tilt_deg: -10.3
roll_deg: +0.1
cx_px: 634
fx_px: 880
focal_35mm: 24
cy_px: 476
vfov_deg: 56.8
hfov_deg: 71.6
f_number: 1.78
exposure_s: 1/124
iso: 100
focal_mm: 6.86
################
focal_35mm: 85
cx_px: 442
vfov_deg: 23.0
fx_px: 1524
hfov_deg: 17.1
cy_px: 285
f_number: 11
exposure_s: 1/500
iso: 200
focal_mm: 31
################
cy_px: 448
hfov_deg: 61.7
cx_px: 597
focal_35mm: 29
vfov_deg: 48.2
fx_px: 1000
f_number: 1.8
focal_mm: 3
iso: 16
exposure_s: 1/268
################
_Exercise instructions_.
Please return the lines above that run from the line containing "tilt_deg: -10.3" to the line containing "focal_mm: 6.86", inclusive, exactly and with no other lines.

_Reply_.
tilt_deg: -10.3
roll_deg: +0.1
cx_px: 634
fx_px: 880
focal_35mm: 24
cy_px: 476
vfov_deg: 56.8
hfov_deg: 71.6
f_number: 1.78
exposure_s: 1/124
iso: 100
focal_mm: 6.86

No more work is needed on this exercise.